A OBESSÃO AMOROSA SEGUNDO OS FRANCESES
eron@dvdmagazine.com.br

20 de outubro de 2003

tempo de cinema francês em Porto Alegre. O cinema Guion traz um ciclo de filmes franceses contemporâneos. A Casa de Cultura Mário Quintana recoloca em cartaz alguns clássicos realizados na França. Está sendo exibido Quem sabe? (2001), um Jacques Rivette menor, mas um Rivette, ainda que menor, é sempre melhor do que quase tudo o que passa por aí.

O presente comentário vai dedicar-se a analisar Bem me quer, mal me quer (A la folie... pas du tout; 2002), de Laetitia Colombani. Trata-se dum drama exacerbadamente romântico: um melodrama com os cabelos em desalinho. Inevitavelmente o espectador acaba pensando em François Truffaut, o mestre das crônicas do amor louco, que em A história de Adèle H. (1975) falava duma paixão desmesurada da filha do escritor Victor Hugo; mas vai uma distância notável entre a apaixonada criatividade e força narrativas de Truffaut e a desbotada objetividade (meio à Hollywood) de Laetitia.

O problema já começa com a atriz que vive a protagonista, Audrey Tatou: ela repete seu estereotipado desempenho visto em O fabuloso destino de Amélie Poilain (2001), de Jean-Pierra Jeunet.
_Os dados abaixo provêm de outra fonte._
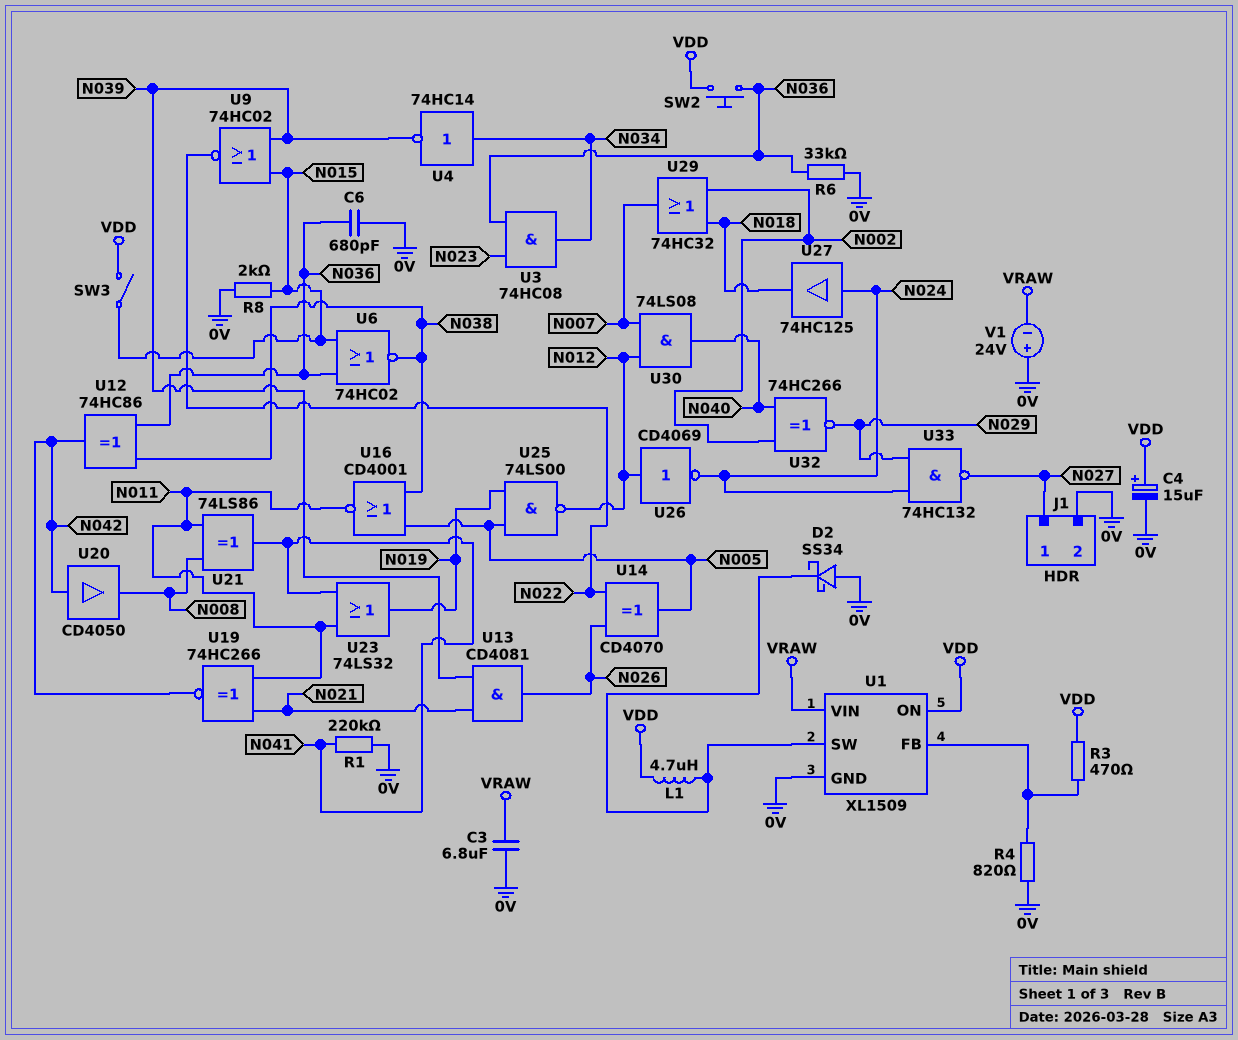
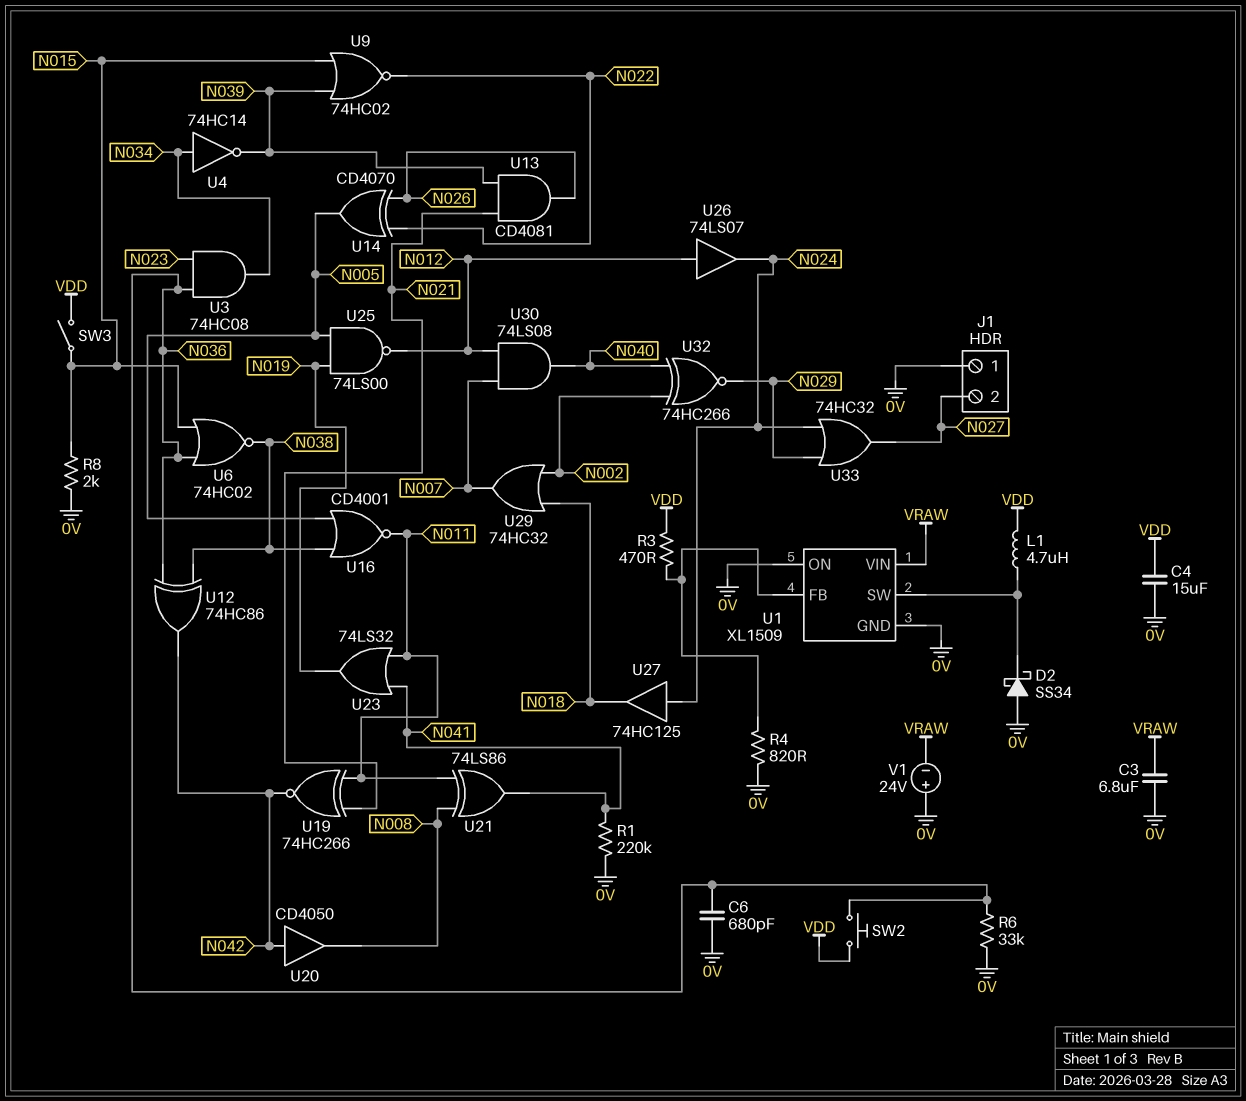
C4: 15uF (plus VDD, minus 0V) -> 15uF (0V, VDD)
J1 pin 1: N027 -> 0V
J1 pin 2: 0V -> N027
U1 pin ON: VDD -> 0V
U26: NOT CD4069 (in N012, out N024) -> buffer 74LS07 (in N012, out N024)
U33: NAND 74HC132 (in N024, in N029, out N027) -> OR 74HC32 (in N024, in N029, out N027)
A superficialidade da personagem se evidencia; sua loucura truffautiana, querendo viver um amor que só existe em sua imaginação, é tempo perdido. Falta aprofundar a sensibilidade: falta o senso cinematográfico de Truffaut. A realizadora busca dar uma roupagem um pouco diferente ao propor duas versões para os episódios: o ponto de vista da apaixonada (irreal) e o ponto de vista da vítima da paixão; entre a demência da jovem pintora fascinada pelo objeto de seu amor e os percalços que este amor ignorado traz à vida ordeira de um cardiologista o filme se perde em suas trivialidades.

É claro que é sempre bom que chegue ao espectador brasileiro todos os filmes europeus possíveis. Mas Bem me quer, mal me quer só provoca saudades do mestre Truffaut. Isto já não havia ocorrido quando O fabuloso destino de Amélie Poulain andou por aqui?